Poorly Worded | Better |
---|---|
Investigate monitoring for this scenario. | Actionable: Add alerting for all cases where this service returns >1% errors. |
Fix the issue that caused the outage. | Specific: Handle invalid postal code in user address form input safely. |
Make sure engineer checks that database schema can be parsed before updating. | Bounded: Add automated presubmit check for schema changes. |
Source: ;login: Spring 2017 Vol. 42, No. 1.
If there are any proposed follow-up actions that need discussion before tickets can be created, make a note to add these items to the postmortem meeting agenda. These may be proposals that need team validation or clarification. Discussing these items in the meeting will help decide how best to proceed.
Be careful with creating too many tickets. Only create tickets that are P0/P1s; i.e., tasks that absolutely should be dealt with. There will be some trade-offs here, and that's fine. Sometimes the ROI isn't worth the effort that would go into performing an action that may reduce the recurrence of the incident. When that is the case, it is worth documenting that decision in the postmortem. Understanding why the team is choosing not to perform an action helps avoid learned helplessness.
Note the person who creates the ticket is not responsible for completing it. Tickets are opened under the projects for the teams that own the affected service. At least one representative for all teams that will be responsible for a follow-up action are invited to the postmortem meeting.
Key Takeaways
- What needs to be done to reduce the likelihood of this, or a similar, incident from happening again?
- How can you detect this type of incident sooner?
- How can you decrease the severity or duration of this type of incident?

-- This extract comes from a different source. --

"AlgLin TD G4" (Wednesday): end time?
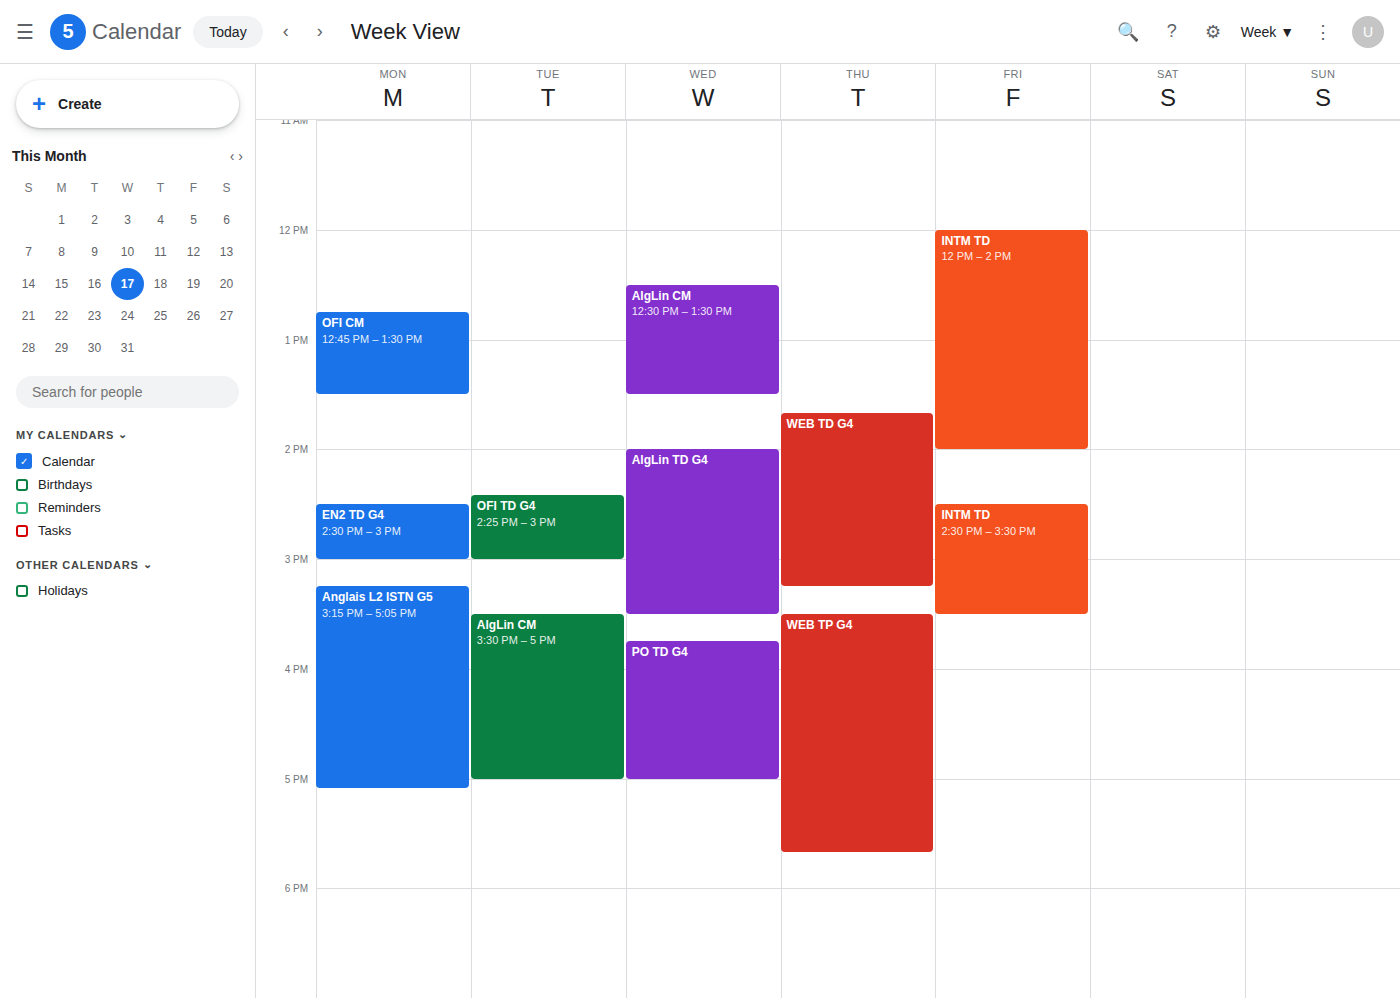
3:30 PM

- Write actionable, specific, and bounded tasks.
Write External Messaging#
The goal of external messaging is to build trust by giving customers enough information about what happened and what you're doing about it, without giving away proprietary information about your technology and organization. There are parts of your internal analysis that primarily benefit the internal audience and do not need to be included in your external postmortem.

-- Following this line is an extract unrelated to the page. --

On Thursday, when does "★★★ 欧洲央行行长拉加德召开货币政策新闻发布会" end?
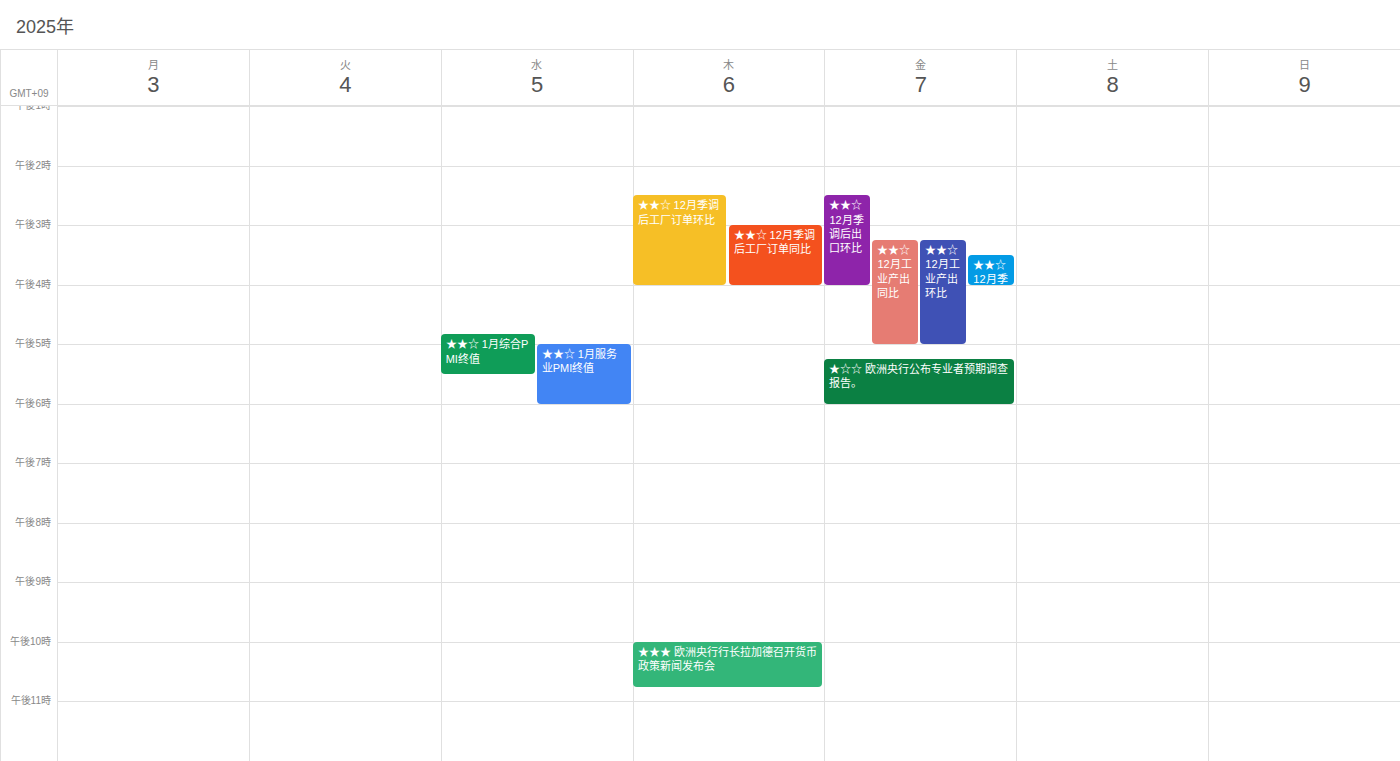
22:45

The external postmortem is a summarized and sanitized version of the information used for the internal postmortem. External postmortems include these three sections:
- Summary: Two to three sentences that summarize the duration of the incident and the observable customer impact.
- What Happened:
- Summary of cause(s).
- Summary of customer-facing impact during the incident.
- Summary of mitigation efforts during the incident.
- What Are We Doing About This: Summary of action items.
Tip: Avoid using the word "outage" unless it really was a full outage—use the word "incident" or "service degradation" instead. Customers generally see "outage" and assume the worst.
Note that at this point, the external postmortem is drafted language that should not be sent or published. It needs to be reviewed during the postmortem meeting before being sent out.
Postmortem Review#
At PagerDuty, we have a community of experienced postmortem writers available to review postmortems for style and content. This avoids wasted time during the meeting. We post a link to the postmortem into Slack to receive feedback at least 24 hours before the meeting is scheduled.
Here are some of the things we look for:
- Does it provide enough detail?
- Rather than just pointing out what went wrong, does it drill down to the underlying causes of the issue?
- Does it separate "What happened?" from "How to fix it"?
- Do the proposed action items make sense? Are they well-scoped enough?
- Is the postmortem well-written and understandable?
- Does the external message resonate well with customers or is it likely to cause outrage?
Reviewing a postmortem isn't about nitpicking typos (but do make sure the external message isn't littered with spelling and grammatical errors). It's about providing constructive feedback on valuable changes to a postmortem to get the most benefit from them.